• **Exercise prompt**: Can you rewrite the items from the first line through the line containing "লো লাগে। আবার", putting "Essuie-mains" wherever "Sèche-mains" appears and leaving everything else unchanged?

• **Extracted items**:
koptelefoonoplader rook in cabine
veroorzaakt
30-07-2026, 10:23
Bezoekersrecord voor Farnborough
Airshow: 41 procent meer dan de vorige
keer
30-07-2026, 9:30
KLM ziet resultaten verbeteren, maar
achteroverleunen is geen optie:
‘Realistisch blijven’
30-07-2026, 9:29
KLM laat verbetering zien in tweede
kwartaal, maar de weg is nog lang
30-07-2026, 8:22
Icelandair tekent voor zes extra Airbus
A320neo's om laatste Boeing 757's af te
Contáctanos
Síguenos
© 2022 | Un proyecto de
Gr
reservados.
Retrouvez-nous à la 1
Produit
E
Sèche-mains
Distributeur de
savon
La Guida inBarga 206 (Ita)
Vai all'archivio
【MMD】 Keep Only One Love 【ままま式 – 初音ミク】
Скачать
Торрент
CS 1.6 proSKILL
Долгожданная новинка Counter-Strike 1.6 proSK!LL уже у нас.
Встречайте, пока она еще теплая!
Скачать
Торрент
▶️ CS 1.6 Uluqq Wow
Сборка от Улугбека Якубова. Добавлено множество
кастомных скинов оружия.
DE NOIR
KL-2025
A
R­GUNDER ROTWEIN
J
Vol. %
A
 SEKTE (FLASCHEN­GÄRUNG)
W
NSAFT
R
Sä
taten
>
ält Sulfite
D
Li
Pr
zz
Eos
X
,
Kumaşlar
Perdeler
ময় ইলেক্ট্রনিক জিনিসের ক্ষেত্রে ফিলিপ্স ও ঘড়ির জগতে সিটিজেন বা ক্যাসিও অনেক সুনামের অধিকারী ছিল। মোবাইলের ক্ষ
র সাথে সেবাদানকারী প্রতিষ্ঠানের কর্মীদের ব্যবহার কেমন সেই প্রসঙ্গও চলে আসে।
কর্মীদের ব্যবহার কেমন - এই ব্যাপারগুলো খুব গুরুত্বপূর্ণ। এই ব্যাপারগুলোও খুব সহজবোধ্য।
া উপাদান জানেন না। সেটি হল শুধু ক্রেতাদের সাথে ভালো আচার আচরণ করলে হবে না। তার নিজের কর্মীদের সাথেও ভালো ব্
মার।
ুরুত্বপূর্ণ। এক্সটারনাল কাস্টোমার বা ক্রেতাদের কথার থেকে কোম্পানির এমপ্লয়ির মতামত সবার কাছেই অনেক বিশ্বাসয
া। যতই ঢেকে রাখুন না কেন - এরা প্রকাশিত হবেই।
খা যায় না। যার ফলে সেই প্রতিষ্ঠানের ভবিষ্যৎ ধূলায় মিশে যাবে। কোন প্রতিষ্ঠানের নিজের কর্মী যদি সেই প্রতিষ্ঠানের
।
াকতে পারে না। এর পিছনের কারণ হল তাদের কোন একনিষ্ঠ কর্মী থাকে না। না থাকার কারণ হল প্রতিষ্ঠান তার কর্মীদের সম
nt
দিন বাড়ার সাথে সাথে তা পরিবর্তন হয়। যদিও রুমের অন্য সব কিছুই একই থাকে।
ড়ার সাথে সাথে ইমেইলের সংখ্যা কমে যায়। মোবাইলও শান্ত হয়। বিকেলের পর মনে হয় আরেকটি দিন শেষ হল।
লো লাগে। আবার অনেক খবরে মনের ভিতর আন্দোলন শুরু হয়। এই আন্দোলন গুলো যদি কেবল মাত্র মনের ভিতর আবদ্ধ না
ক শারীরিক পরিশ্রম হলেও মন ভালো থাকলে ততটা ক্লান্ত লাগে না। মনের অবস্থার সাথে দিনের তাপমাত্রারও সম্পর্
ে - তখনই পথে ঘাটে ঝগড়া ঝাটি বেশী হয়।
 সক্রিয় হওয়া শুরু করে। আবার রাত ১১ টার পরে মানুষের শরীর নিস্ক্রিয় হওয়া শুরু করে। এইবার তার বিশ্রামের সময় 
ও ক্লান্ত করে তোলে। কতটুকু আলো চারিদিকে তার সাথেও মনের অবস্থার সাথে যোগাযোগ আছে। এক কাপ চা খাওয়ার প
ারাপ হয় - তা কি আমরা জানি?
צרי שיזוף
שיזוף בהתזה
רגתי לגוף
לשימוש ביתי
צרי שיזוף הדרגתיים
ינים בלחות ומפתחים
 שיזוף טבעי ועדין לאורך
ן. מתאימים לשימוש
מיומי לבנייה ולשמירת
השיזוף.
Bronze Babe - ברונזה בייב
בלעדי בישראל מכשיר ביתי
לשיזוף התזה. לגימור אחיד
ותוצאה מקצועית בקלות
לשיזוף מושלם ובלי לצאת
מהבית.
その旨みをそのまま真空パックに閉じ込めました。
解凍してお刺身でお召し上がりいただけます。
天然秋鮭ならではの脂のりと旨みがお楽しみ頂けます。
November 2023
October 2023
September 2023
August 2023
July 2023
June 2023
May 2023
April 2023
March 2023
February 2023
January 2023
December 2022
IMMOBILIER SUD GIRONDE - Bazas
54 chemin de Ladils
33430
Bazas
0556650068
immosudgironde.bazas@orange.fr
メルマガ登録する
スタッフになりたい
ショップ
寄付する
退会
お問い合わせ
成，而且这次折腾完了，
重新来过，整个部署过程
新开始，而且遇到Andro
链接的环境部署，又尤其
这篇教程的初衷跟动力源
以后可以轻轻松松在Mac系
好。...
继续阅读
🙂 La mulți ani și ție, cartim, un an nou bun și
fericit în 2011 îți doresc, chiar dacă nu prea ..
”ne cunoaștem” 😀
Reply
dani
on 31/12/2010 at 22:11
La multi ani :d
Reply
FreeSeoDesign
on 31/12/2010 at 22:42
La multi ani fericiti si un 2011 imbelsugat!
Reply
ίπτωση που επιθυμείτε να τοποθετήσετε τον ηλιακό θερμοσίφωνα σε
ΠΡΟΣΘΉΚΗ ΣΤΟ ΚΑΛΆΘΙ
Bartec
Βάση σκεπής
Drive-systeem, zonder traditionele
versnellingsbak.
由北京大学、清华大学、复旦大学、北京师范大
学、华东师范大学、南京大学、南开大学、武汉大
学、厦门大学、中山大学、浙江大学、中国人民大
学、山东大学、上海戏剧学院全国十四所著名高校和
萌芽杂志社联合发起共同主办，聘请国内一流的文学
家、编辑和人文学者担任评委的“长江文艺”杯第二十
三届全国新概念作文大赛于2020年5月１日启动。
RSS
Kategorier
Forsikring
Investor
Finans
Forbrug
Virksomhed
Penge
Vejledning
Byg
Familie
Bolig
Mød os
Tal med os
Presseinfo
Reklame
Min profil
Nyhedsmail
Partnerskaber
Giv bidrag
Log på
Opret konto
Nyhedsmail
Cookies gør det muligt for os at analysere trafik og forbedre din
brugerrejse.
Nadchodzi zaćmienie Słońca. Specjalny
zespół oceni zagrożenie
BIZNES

• **Task answer**:
koptelefoonoplader rook in cabine
veroorzaakt
30-07-2026, 10:23
Bezoekersrecord voor Farnborough
Airshow: 41 procent meer dan de vorige
keer
30-07-2026, 9:30
KLM ziet resultaten verbeteren, maar
achteroverleunen is geen optie:
‘Realistisch blijven’
30-07-2026, 9:29
KLM laat verbetering zien in tweede
kwartaal, maar de weg is nog lang
30-07-2026, 8:22
Icelandair tekent voor zes extra Airbus
A320neo's om laatste Boeing 757's af te
Contáctanos
Síguenos
© 2022 | Un proyecto de
Gr
reservados.
Retrouvez-nous à la 1
Produit
E
Essuie-mains
Distributeur de
savon
La Guida inBarga 206 (Ita)
Vai all'archivio
【MMD】 Keep Only One Love 【ままま式 – 初音ミク】
Скачать
Торрент
CS 1.6 proSKILL
Долгожданная новинка Counter-Strike 1.6 proSK!LL уже у нас.
Встречайте, пока она еще теплая!
Скачать
Торрент
▶️ CS 1.6 Uluqq Wow
Сборка от Улугбека Якубова. Добавлено множество
кастомных скинов оружия.
DE NOIR
KL-2025
A
R­GUNDER ROTWEIN
J
Vol. %
A
 SEKTE (FLASCHEN­GÄRUNG)
W
NSAFT
R
Sä
taten
>
ält Sulfite
D
Li
Pr
zz
Eos
X
,
Kumaşlar
Perdeler
ময় ইলেক্ট্রনিক জিনিসের ক্ষেত্রে ফিলিপ্স ও ঘড়ির জগতে সিটিজেন বা ক্যাসিও অনেক সুনামের অধিকারী ছিল। মোবাইলের ক্ষ
র সাথে সেবাদানকারী প্রতিষ্ঠানের কর্মীদের ব্যবহার কেমন সেই প্রসঙ্গও চলে আসে।
কর্মীদের ব্যবহার কেমন - এই ব্যাপারগুলো খুব গুরুত্বপূর্ণ। এই ব্যাপারগুলোও খুব সহজবোধ্য।
া উপাদান জানেন না। সেটি হল শুধু ক্রেতাদের সাথে ভালো আচার আচরণ করলে হবে না। তার নিজের কর্মীদের সাথেও ভালো ব্
মার।
ুরুত্বপূর্ণ। এক্সটারনাল কাস্টোমার বা ক্রেতাদের কথার থেকে কোম্পানির এমপ্লয়ির মতামত সবার কাছেই অনেক বিশ্বাসয
া। যতই ঢেকে রাখুন না কেন - এরা প্রকাশিত হবেই।
খা যায় না। যার ফলে সেই প্রতিষ্ঠানের ভবিষ্যৎ ধূলায় মিশে যাবে। কোন প্রতিষ্ঠানের নিজের কর্মী যদি সেই প্রতিষ্ঠানের
।
াকতে পারে না। এর পিছনের কারণ হল তাদের কোন একনিষ্ঠ কর্মী থাকে না। না থাকার কারণ হল প্রতিষ্ঠান তার কর্মীদের সম
nt
দিন বাড়ার সাথে সাথে তা পরিবর্তন হয়। যদিও রুমের অন্য সব কিছুই একই থাকে।
ড়ার সাথে সাথে ইমেইলের সংখ্যা কমে যায়। মোবাইলও শান্ত হয়। বিকেলের পর মনে হয় আরেকটি দিন শেষ হল।
লো লাগে। আবার অনেক খবরে মনের ভিতর আন্দোলন শুরু হয়। এই আন্দোলন গুলো যদি কেবল মাত্র মনের ভিতর আবদ্ধ না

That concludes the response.